The way I answered this was to think of it in terms of patient safety ...deadbolt aren't safe, they may keep the patient in but as was mentioned above what if there was a fire? Padded rug would be a risk for falls. Knobs on the stove should be removed and hidden away so the Alzheimer's patient isn't able to start the stove.

That left me with the lights out option as the best answer even though I didn't quite have the rationale for why till GrnTea gave it above (normal environmental cues helpful for Alzheimer's patients who may have messed up sleep cycles).

Remember, you don't always get the BEST answer in your choices-- sometimes they don't include it on purpose to make you think about the implications of the remaining ones. Sometimes you just have to choose the best answer of the ones you get.

In this case, you always, always, always choose safety first when you are instructing an aide, or really, anytime, but remember this is an "instruct the aide" thing.
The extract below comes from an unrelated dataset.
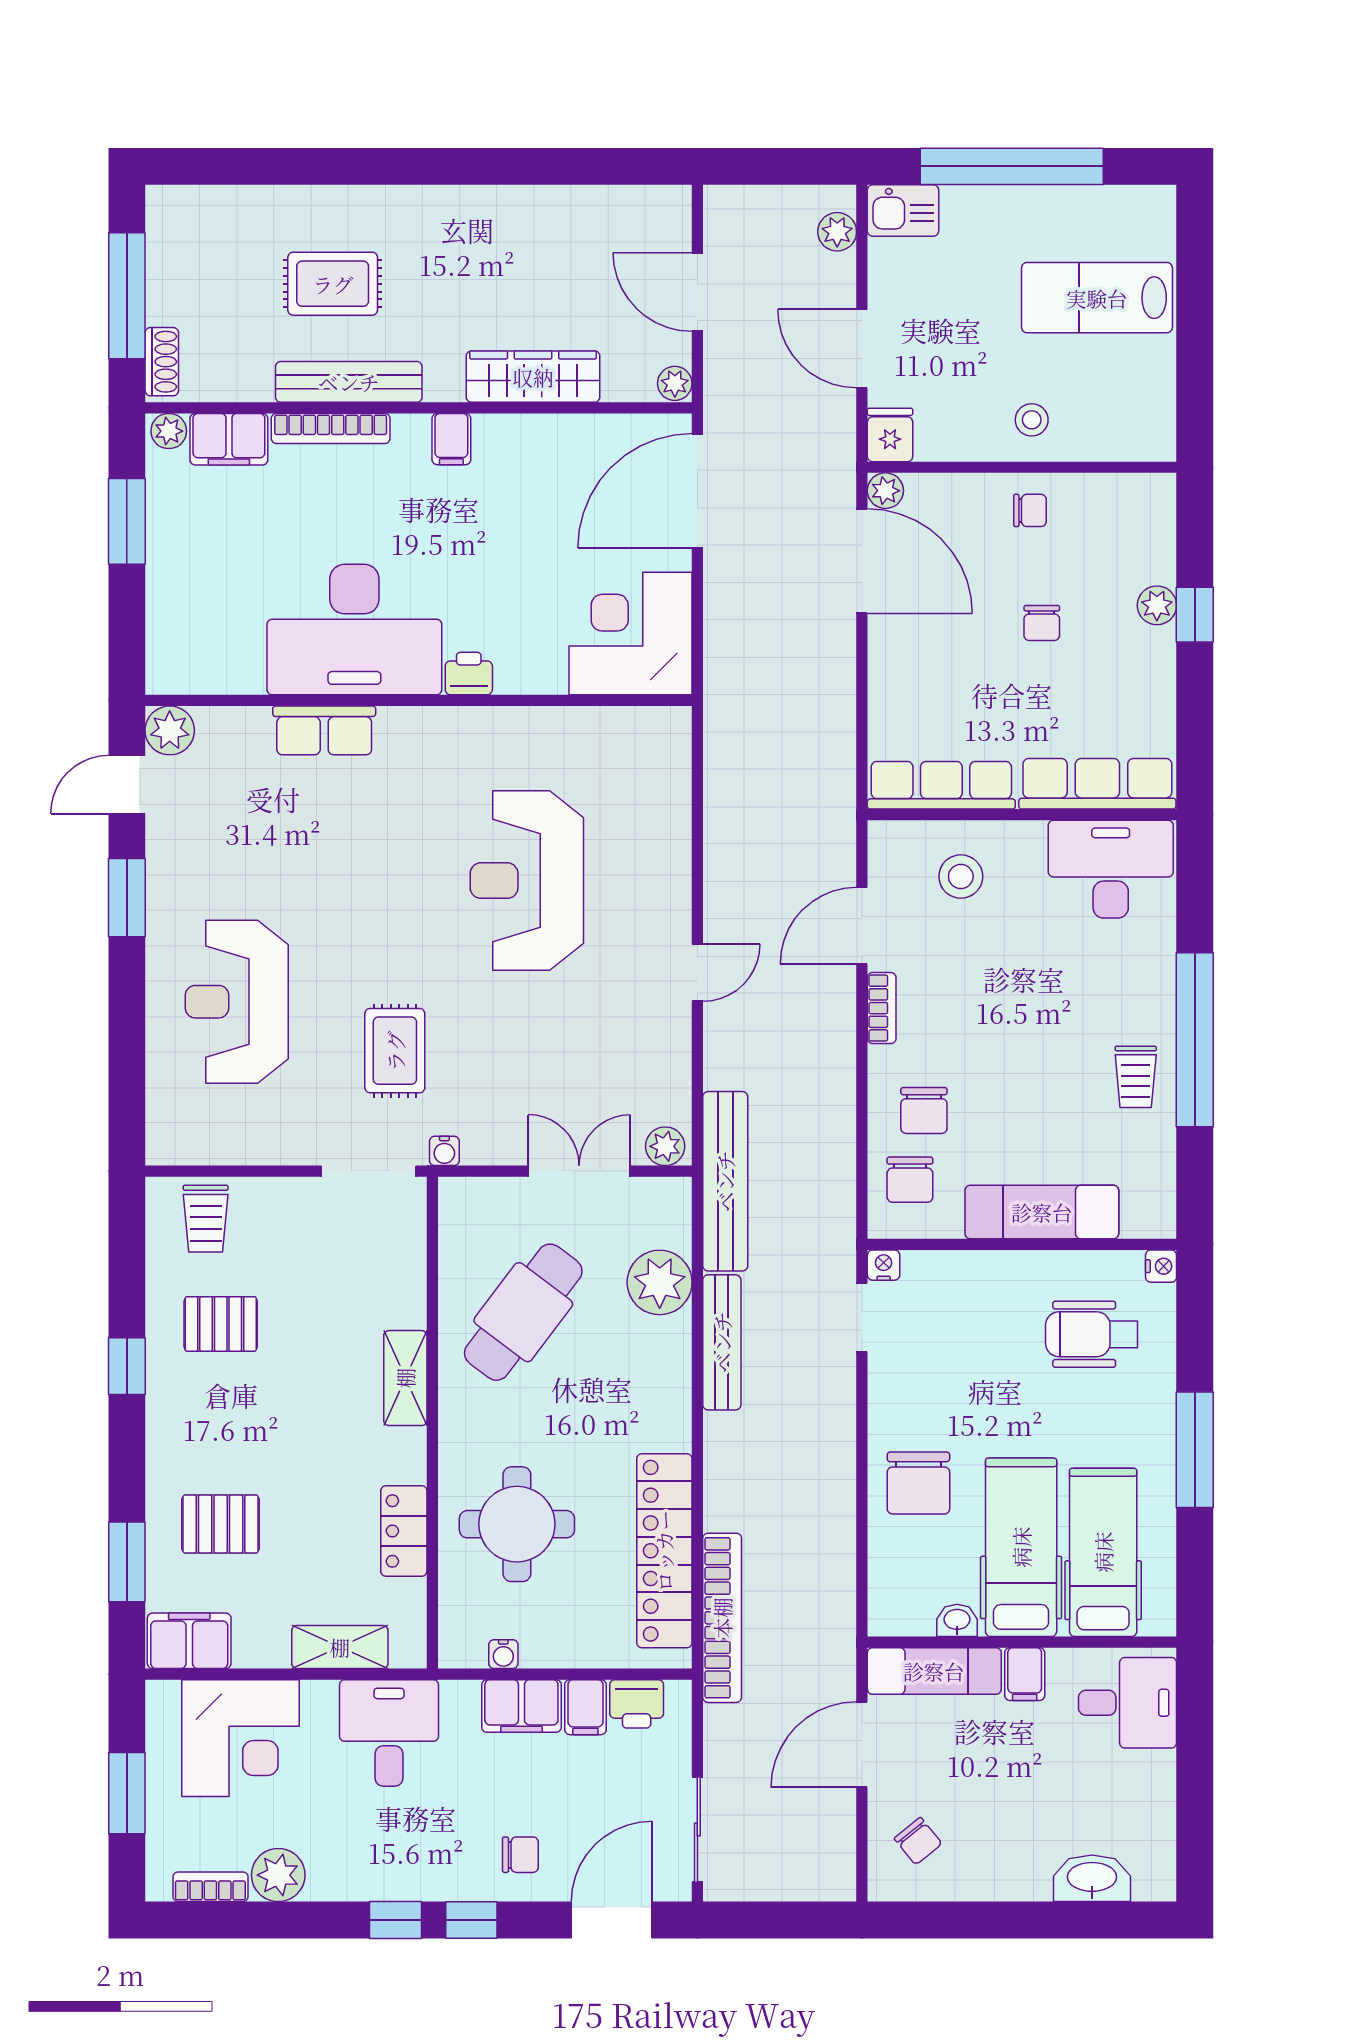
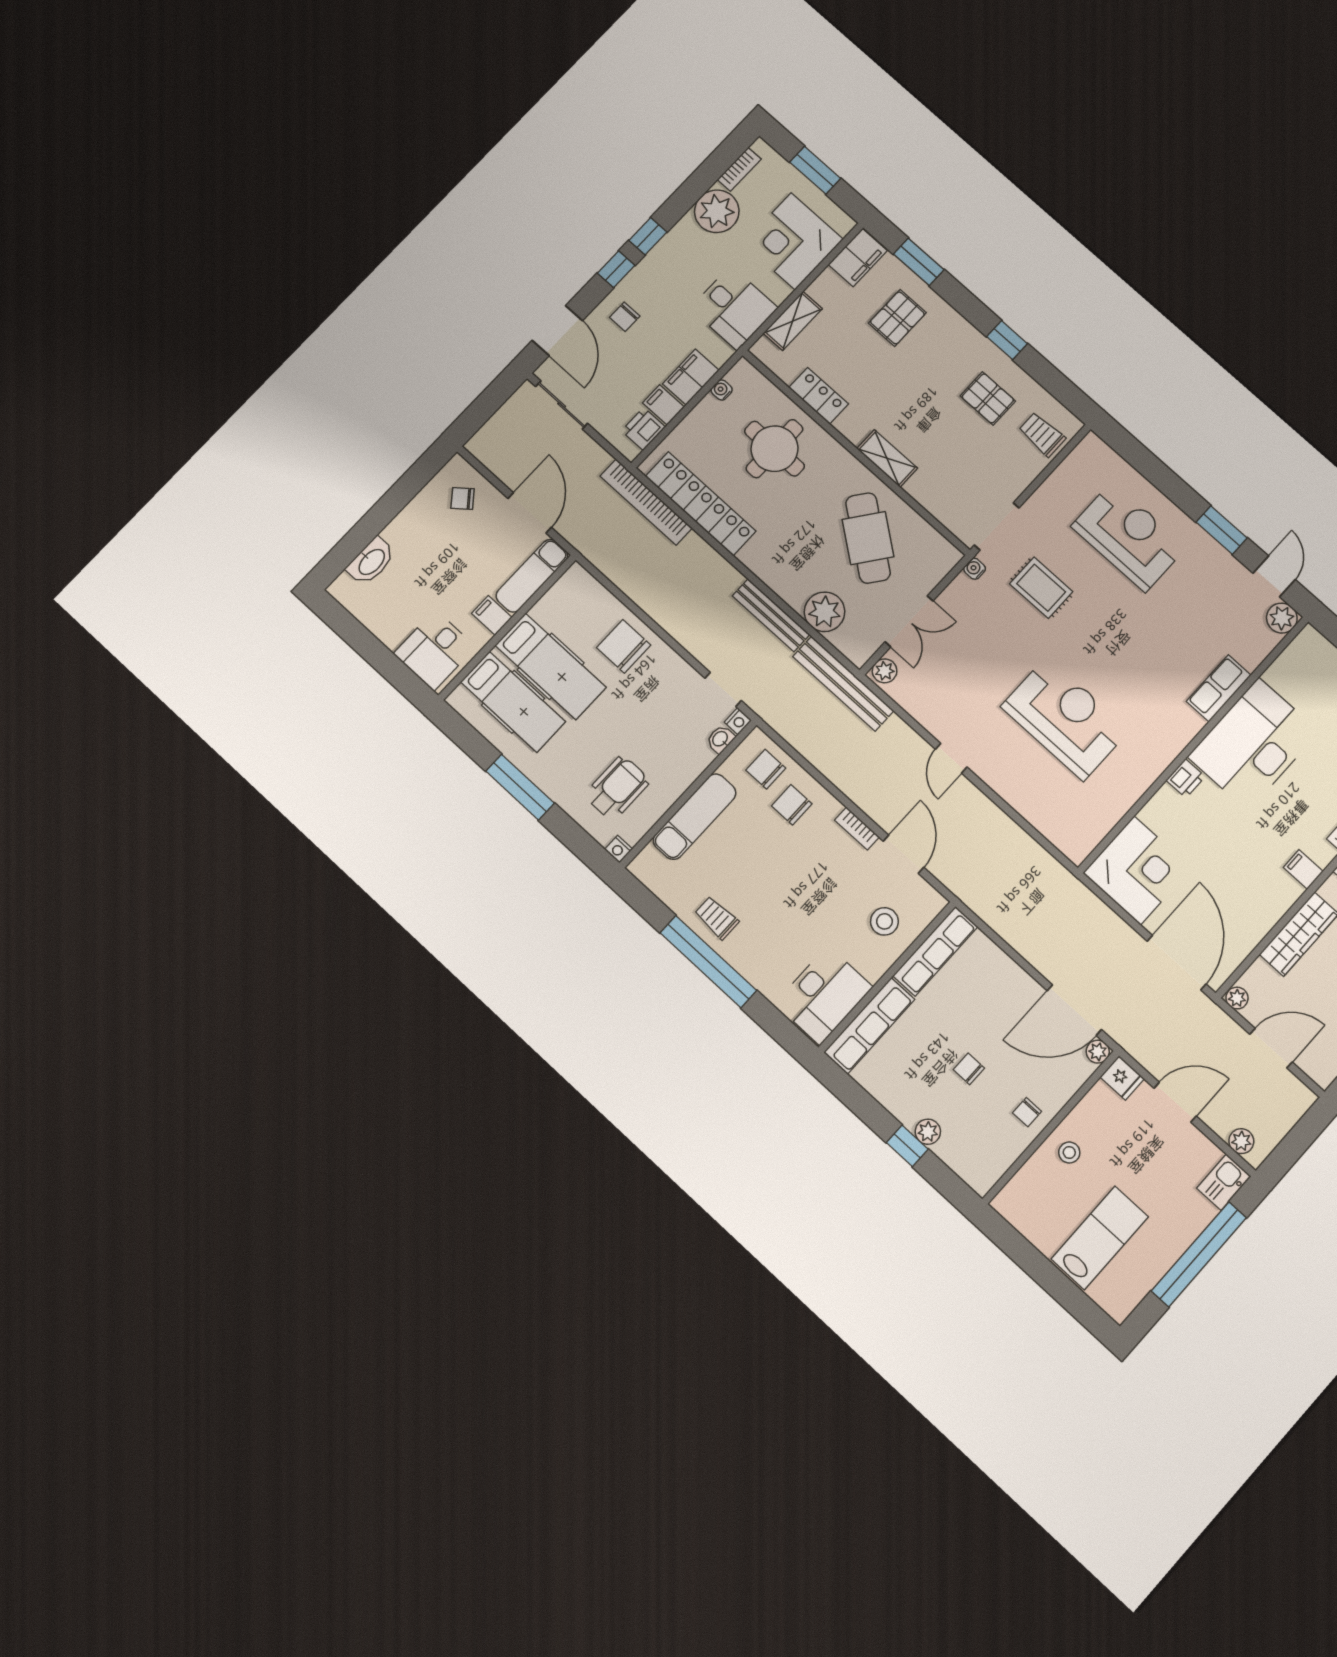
pallet: (221, 1324) -> (988, 398), turned 90
washbasin: (957, 1620) -> (720, 739), moved, turned 180
plant: (278, 1875) -> (717, 211), width x1.36, depth x1.36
The others are all unsafe, even if your particular patient's sleep cycle isn't screwed up.

They don't mean putting the locks on the outside of the door they mean on the doors that you exit out of like your "front" door or your side door....I am sure everyone of you have deadbolts on your doors you lock them every time you exit out of your homes or you unlock them every time you enter your home. My Med-sug book even calls front doors outside doors and I had the longest argument with my professor about the meaning and it took me a minute to wrap my head around the author's meaning. It all boiled down to different regions word meanings.

I gently disagree.

'Put a deadbolt on a door on the outside' is not the same meaning as 'put a deadbolt on an outside door'. And I know what an outside door is. :up: So I do see what you mean, but that's really not what's said.

" Put deadbolts on the doors on the outisde." (sic)

That said to me, "On the outside of the doors (plural)." No doors should have deadbolts on the outside, none of them, because anyone on the other side of any deadbolted door could be at risk for being trapped in an emergency.